Hélène Berr
JOURNAL
Editions Tallandier, 2008 / Collection Points Seuil, 2009
Une parole retrouvée On doit à la ténacité de Mariette Job, nièce d’Hélène Berr, qu’ait pu paraître, soixante-quatre ans après sa rédaction, le journal que la jeune femme a tenu sous l’Occupation, d’avril 1942 au 15 février 1944. Victime des persécutions antisémites, puis déportée, Hélène Berr est morte à vingt-quatre ans en avril 1945 à Bergen-Belsen. Confié par précaution à la cuisinière de la famille Berr au fil de son écriture, le manuscrit fut transmis au fiancé d’Hélène, Jean Morawiecki, qui le remit à Mariette Job en 1994. Exposé en 2002 au Mémorial de la Shoah, le texte a été édité en janvier 2008 aux Editions Tallandier. Le rayonnement de cette « parole retrouvée » fut immédiat. Tiré à cent mille exemplaires en quelques mois, il a depuis été traduit dans trente-huit pays.
Journal et histoire Le succès de l’ouvrage et son emprise poignante sur le lecteur tiennent tout autant à l’importance du témoignage qu’il constitue qu’à son étonnante qualité littéraire. Mais en partie seulement. L’émotion du lecteur, en cela très vive, naît de voir la jeune femme s’avancer les yeux grands ouverts, avec ses craintes et ses espoirs, sur un chemin dont l’issue fatale nous est connue. Ecriture et lecture entretiennent ici un rapport d’asymétrie qui porte la dimension tragique du Journal à son comble. Si Hélène Berr saisit le présent à chaud, pas plus que son père lorsqu’il vient d’être arrêté, elle ne connaît « l’issue de l’affaire ». Si elle pressent que « la suite des jours se colore de ce que sera l’histoire », elle ignore vivre les derniers temps de son histoire que nous lisons le cœur serré comme la chronique tendre et grave d’une catastrophe annoncée.

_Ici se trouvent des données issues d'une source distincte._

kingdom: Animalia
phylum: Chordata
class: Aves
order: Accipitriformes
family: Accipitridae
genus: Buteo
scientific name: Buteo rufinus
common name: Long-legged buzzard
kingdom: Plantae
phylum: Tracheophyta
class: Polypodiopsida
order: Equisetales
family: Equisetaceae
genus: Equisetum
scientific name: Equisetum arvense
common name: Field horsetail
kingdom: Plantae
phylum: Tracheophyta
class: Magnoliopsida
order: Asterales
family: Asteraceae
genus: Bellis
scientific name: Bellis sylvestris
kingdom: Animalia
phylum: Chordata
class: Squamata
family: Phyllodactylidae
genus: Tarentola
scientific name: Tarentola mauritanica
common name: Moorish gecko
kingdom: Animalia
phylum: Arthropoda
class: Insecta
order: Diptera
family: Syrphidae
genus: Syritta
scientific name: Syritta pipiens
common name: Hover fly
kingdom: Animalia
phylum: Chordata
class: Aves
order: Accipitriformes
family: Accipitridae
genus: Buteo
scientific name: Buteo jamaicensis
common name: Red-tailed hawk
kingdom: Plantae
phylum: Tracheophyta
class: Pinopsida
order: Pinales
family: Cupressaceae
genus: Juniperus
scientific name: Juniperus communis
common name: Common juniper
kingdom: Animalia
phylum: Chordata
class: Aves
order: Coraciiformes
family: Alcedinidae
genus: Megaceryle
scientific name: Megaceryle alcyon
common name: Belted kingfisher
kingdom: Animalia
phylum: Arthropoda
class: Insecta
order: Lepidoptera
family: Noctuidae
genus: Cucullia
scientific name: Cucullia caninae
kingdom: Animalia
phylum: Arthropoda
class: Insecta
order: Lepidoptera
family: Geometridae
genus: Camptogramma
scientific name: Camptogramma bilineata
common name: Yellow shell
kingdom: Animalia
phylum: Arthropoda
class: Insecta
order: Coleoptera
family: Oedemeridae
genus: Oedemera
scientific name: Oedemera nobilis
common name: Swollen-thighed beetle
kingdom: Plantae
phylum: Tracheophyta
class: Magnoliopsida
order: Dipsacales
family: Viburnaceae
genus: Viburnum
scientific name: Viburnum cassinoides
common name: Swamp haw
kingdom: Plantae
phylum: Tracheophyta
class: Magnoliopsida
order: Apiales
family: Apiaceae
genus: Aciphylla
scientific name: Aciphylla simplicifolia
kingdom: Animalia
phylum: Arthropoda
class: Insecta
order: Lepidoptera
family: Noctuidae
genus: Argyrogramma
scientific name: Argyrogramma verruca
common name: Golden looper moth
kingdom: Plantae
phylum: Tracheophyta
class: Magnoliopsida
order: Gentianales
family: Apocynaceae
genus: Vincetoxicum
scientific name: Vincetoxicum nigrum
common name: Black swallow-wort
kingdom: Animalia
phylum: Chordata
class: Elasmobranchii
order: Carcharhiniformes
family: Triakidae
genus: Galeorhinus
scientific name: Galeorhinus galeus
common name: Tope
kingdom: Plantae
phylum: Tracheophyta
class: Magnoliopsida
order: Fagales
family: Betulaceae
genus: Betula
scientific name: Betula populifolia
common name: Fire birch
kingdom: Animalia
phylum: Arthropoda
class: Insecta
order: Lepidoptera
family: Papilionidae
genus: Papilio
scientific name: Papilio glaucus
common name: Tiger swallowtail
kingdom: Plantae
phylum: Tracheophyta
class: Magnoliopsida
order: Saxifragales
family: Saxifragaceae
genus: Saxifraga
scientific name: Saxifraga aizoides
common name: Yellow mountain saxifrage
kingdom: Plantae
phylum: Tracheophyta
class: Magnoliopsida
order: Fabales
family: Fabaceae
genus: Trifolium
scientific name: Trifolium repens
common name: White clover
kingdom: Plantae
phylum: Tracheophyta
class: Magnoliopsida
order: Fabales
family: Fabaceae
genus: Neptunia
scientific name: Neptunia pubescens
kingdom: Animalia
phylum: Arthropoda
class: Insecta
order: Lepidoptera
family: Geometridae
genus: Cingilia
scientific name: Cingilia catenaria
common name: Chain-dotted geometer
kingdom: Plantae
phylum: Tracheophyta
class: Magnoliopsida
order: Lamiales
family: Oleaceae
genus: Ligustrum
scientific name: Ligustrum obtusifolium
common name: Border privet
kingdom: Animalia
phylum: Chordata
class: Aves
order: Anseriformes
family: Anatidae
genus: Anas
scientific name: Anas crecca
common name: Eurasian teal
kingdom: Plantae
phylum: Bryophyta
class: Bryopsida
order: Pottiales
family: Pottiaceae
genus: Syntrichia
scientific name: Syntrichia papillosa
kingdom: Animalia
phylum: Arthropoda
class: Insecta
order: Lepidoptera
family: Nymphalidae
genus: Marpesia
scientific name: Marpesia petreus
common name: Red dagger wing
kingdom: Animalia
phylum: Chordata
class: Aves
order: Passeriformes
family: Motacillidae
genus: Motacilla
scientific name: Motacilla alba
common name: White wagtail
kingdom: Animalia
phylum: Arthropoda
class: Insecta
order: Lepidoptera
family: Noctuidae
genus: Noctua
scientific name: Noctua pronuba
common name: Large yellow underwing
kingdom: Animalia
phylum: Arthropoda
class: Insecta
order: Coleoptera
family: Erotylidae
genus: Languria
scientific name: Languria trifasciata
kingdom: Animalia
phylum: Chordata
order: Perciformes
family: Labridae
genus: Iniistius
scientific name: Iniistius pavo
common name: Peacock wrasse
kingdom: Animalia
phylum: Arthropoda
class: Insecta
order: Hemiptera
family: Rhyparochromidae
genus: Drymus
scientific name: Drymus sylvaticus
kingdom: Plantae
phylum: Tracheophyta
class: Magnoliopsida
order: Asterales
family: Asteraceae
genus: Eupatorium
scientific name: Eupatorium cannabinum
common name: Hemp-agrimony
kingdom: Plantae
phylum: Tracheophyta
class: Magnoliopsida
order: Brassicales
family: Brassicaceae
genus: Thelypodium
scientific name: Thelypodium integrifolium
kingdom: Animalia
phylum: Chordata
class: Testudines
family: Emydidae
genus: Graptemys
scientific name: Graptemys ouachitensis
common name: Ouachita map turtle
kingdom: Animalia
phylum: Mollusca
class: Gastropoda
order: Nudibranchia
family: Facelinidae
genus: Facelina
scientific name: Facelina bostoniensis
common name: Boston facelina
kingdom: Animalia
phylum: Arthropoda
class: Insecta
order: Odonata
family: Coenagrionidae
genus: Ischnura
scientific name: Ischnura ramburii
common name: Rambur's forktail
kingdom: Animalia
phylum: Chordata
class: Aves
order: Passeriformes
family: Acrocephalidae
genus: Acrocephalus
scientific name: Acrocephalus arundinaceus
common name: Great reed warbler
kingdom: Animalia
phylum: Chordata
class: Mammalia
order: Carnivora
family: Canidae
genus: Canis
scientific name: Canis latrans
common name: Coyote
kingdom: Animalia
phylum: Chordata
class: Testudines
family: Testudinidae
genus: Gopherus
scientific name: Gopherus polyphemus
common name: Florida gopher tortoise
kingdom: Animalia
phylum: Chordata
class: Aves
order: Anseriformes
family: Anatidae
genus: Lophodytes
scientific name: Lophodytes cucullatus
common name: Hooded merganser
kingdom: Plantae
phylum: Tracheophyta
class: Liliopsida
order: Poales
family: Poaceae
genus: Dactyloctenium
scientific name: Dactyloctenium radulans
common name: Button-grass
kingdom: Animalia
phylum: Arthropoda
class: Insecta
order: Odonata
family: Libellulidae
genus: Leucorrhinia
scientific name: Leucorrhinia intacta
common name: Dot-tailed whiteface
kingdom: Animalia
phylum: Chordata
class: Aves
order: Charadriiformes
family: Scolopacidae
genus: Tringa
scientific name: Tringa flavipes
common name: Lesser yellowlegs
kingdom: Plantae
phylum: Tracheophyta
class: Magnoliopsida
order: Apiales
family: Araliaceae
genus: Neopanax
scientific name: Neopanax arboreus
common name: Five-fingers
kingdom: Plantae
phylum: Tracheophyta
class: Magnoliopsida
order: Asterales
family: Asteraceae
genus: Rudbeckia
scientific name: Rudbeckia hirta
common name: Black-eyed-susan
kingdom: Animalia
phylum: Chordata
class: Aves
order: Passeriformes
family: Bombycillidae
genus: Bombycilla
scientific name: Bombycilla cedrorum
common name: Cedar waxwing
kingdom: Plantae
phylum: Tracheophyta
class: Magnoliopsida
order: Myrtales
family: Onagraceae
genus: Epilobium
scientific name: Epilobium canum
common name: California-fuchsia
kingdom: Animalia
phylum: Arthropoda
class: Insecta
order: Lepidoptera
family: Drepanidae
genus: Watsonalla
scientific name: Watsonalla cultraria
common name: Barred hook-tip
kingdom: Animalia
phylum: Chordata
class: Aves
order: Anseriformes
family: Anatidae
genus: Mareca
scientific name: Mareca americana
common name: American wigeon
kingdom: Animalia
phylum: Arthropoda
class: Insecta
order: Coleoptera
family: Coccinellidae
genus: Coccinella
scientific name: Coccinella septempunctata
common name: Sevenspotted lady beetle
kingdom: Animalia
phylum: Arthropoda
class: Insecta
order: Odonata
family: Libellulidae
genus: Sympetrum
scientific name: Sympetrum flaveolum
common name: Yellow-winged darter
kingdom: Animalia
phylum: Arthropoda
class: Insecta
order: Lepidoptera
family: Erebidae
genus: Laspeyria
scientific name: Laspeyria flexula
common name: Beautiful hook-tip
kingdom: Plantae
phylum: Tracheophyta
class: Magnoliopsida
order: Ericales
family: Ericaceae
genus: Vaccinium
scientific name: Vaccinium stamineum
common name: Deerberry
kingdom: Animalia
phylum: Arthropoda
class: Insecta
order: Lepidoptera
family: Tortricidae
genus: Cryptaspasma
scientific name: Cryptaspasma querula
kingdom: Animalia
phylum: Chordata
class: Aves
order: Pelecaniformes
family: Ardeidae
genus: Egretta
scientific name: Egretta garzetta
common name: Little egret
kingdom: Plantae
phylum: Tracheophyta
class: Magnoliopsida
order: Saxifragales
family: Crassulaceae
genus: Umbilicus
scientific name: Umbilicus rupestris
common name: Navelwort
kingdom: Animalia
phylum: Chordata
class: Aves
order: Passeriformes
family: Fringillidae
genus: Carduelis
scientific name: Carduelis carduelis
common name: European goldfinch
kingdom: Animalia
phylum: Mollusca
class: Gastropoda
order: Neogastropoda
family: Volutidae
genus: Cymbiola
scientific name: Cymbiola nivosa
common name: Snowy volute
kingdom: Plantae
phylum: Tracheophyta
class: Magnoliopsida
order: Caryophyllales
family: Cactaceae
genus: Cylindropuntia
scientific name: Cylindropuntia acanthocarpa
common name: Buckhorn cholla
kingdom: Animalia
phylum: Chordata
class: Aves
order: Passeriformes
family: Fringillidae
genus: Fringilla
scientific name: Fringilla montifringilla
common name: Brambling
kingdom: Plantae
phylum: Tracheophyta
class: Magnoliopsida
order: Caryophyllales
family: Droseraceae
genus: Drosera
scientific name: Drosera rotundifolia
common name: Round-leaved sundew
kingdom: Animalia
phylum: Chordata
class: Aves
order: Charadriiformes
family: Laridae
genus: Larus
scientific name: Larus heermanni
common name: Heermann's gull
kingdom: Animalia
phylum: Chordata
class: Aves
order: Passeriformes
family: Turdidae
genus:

Personne / personnage « Une voix et une présence qui nous accompagneront toute notre vie ». Chacun fera siens ces mots de Patrick Modiano, tant est juste, toujours, l’expression des émotions ambivalentes de la jeune femme, émerveillée par la naissance d’un amour et « la beauté irréelle » d’une journée d’été à la campagne (ce sont des pages admirables), en même temps qu’elle est « obsédée par l’heure, par l’impression que cela allait finir. » Mais plus qu’une voix, le Journal est le portrait d’une âme. Une âme forte et droite qui sait « éprouver son courage » et accepter « le pénible effort de raconter » pour témoigner de l’abjection face au silence et à l’incompréhension. La conscience tragique et lumineuse d’Hélène Berr devient ainsi celle d’un personnage universel, figure à la fois de la lutte de notre humanité contre la barbarie et de notre indéfectible aspiration au bonheur ici-bas.